Rian Johnson‘s “Star Wars” trilogy is no more. According to a new THR interview with the director, the 2017 plans for him to helm three standalone films set in a galaxy far, far away are “effectively dead.” “A part of me will always be in “Star Wars,” said “The Last Jedi” director. “It’s so much a part of me and the way I think.”
Does this news comes as a big surprise? Yes and no. As recently as 2022, Johnson said the tilogy was still happening. “I’ve stayed close to Kathleen [Kennedy] and we get together often and talk about it,” Johnson told Empire in August 2022. “It’s just at this point a matter of schedule and when it can happen. It would break my heart if I were finished, if I couldn’t get back in that sandbox at some point.” The director had similar things to say to Variety that October, too. “God, I hope so,” he told the outlet about a potential return to the franchise, citing his “amazing experience” making “The Last Jedi” and that him and Kennedy were “still talking about it.”
Of course, Johnson’s tune has changed more recently. Back in May, he admitted to The Guardian that his plans for “Knives Out” took precedent career-wise, and that’s the main reason his trilogy “never materialized.” “I’m focused on making other stuff,” he continued, “but that wouldn’t rule out it happening down the line. If I get back in the “Star Wars” universe someday, I’d be the happiest person.”
Now, as he makes the press round for “Wake Up Dead Man,” Johnson’s latest “Knives Out” mystery, it’s becoming clear a return to “Star Wars” isn’t in the director’s immediate future.
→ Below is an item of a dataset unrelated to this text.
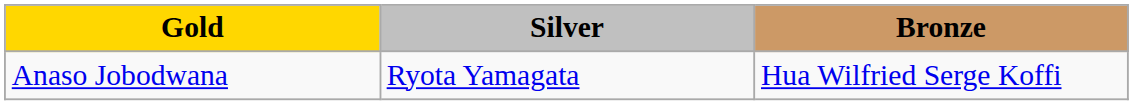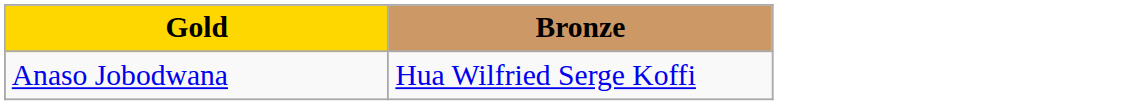- column: Silver | Ryota Yamagata
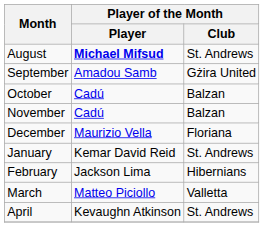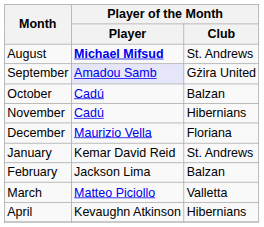September | Player of the Month / Player: no background -> lavender background
November | Player of the Month / Club: Balzan -> Hibernians
February | Player of the Month / Club: Hibernians -> Balzan
April | Player of the Month / Club: St. Andrews -> Hibernians
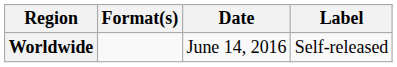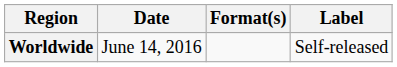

His next project, described by Johnson as a “’70s paranoid thriller” with “a sci-fi twinge” and part of a two-film overall deal he signed with Warner Bros. in 2024, sounds intriguing, but is by no means a Lucasfilm project. And of course, Johnson wants to “formulate” a “Knives Out 4” with Benoit Blanc actor Daniel Craig, wherever the franchise’s future may land.
Again, more “Knives Out” isn’t “Star Wars”-related. So it appears, in the midst of Lucasfilm’s perpetually shifting schedule for future “Star Wars” projects since “The Rise Of Skywalker” hit theaters in 2019, that Johnson’s trilogy got lost in the pipeline. Whether that’s a good or bad thing remains to be seen. “The Last Jedi” was among the most divisive new “Star Wars” projects of the latest spate of films and Disney+ series, but also the most consistently interesting in its relationship to the franchise’s fandom, tropes, and overall legacy. In this writer’s opinion, Johnson’s sensibility is better suited to other things, like the ’70s paranoid thriller he’s working on now, but what he did while in the “Star Wars” universe remains novel, energetic, and subversive in a way most recent blockbusters aren’t. In that sense, Lucasfilm needs filmmakers like Johnson more than Johnson needs “Star Wars,” and it’s the studio’s loss that it couldn’t figure out how to move forward with its trilogy plans.